2 - O regime previsto no número anterior só vigorará depois de decorridos 3 anos após a entrada em vigor do presente diploma, uma vez que, durante esse período, o IPE, S. A. R. L., conserva a isenção que ao IPE, E. P., e às suas obras sociais foram atribuídas pelo Decreto-Lei n.º 496/76, de 26 de Junho, e pelo estatuto a ele anexo, a qual abrange todos os impostos, contribuições, taxas e emolumentos.
Art. 15.º - 1 - Os funcionários do Estado, dos institutos públicos e das autarquias locais, bem como os trabalhadores das empresas públicas, podem ser autorizados a exercer funções no IPE, S. A. R. L., em regime de requisição.
2 - Os funcionários e trabalhadores a que se refere o número anterior conservam todos os direitos e regalias adquiridos no seu quadro de origem à data em que transitam para o IPE, S. A. R. L., incluindo diuturnidades, reforma e outros de que usufruiriam por antiguidade se tivessem permanecido naquele quadro.
Art. 16.º - 1 - O presente diploma revoga o Decreto-Lei n.º 496/76, de 26 de Junho, bem como os artigos 6.º, 7.º e 8.º do Decreto-Lei n.º 285/77, de 13 de Julho.
2 - No prazo de 120 dias, a contar da publicação deste diploma, o Governo promoverá a atribuição das funções que ao IPE, E. P., estavam cometidas relativamente ao cadastro das participações do sector público e à carreira do gestor público, regulada pelo Decreto-Lei n.º 831/76, de 25 de Novembro.
Art. 17.º - 1 - E aprovado o estatuto do IPE, S. A. R. L., anexo, que se considera parte integrante deste diploma.

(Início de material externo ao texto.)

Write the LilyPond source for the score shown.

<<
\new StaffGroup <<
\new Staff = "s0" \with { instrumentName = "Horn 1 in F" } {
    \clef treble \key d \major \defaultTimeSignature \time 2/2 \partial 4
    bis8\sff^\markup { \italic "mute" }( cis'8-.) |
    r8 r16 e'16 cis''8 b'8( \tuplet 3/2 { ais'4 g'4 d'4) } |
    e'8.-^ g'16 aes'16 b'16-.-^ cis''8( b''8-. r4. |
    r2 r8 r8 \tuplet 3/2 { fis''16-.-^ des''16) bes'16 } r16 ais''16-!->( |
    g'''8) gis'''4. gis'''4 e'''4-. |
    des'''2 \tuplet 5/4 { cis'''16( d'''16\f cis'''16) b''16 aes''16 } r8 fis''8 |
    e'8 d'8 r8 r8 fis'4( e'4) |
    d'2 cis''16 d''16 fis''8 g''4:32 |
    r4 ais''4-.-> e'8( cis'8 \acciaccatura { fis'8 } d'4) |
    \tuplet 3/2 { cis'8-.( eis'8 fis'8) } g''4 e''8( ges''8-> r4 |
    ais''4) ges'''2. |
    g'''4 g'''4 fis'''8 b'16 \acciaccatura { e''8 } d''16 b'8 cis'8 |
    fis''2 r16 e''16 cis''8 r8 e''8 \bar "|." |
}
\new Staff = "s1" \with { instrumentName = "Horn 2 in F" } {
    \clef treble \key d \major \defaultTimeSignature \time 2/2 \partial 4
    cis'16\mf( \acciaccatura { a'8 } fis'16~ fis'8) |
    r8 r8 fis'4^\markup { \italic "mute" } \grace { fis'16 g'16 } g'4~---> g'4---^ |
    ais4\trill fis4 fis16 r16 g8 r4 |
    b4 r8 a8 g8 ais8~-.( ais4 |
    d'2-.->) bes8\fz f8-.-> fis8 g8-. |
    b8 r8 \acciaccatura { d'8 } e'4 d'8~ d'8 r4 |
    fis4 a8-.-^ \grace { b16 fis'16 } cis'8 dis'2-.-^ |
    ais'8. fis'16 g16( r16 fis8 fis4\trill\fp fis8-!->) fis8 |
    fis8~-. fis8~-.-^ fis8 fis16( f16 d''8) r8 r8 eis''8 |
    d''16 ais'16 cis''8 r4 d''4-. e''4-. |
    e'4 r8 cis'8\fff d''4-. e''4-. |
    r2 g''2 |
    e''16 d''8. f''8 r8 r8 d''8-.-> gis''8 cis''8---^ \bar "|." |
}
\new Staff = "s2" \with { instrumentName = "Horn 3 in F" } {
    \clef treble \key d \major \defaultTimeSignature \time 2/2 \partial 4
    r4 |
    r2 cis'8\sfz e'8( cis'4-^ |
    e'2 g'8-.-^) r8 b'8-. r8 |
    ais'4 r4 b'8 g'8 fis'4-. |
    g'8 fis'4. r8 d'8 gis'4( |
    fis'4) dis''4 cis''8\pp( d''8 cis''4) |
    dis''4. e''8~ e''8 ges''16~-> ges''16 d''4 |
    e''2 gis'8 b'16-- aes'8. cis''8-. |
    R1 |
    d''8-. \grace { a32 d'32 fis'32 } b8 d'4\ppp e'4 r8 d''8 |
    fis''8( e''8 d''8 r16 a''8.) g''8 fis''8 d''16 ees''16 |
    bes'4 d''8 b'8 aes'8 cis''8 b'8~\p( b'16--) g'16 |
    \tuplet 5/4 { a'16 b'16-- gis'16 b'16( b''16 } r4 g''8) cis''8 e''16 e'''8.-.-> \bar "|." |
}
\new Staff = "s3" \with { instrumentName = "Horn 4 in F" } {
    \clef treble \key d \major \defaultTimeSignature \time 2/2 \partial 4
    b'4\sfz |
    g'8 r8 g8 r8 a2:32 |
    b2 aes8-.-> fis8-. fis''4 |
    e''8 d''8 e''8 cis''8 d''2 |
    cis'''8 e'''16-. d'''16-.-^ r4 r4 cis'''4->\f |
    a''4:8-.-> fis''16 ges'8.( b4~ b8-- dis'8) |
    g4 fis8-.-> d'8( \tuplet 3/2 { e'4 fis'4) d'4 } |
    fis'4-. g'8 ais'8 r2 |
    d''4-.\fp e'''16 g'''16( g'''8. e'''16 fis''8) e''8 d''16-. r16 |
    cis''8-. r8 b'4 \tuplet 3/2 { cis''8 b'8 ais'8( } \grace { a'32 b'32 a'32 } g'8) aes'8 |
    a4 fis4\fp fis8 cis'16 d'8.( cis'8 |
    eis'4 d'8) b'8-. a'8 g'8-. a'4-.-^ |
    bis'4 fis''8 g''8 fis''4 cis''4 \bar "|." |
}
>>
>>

2 - O presente estatuto não carece de redução a escritura pública, devendo o registo comercial competente ser feito com base no Diário da República em que haja sido publicado.
3 - As eventuais alterações ao presente estatuto produzirão todos os seus efeitos independentemente de forma legislativa, sendo bastante a sua redução a escritura pública e o subsequente registo.
Art. 18.º Fica desde já convocada a assembleia geral para eleger os corpos sociais e deliberar sobre a respectiva remuneração, que reunirá 1 mês após a data da entrada em vigor do presente diploma, mantendo-se em funções os actuais membros do conselho de gerência e da comissão de fiscalização do IPE, E. P., até à data da posse dos novos corpos sociais.
Visto e aprovado em Conselho de Ministros de 8 de Julho de 1982. - Francisco José Pereira Pinto Balsemão.
Promulgado em 4 de Agosto de 1982.
Publique-se.
O Presidente da República, ANTÓNIO RAMALHO EANES.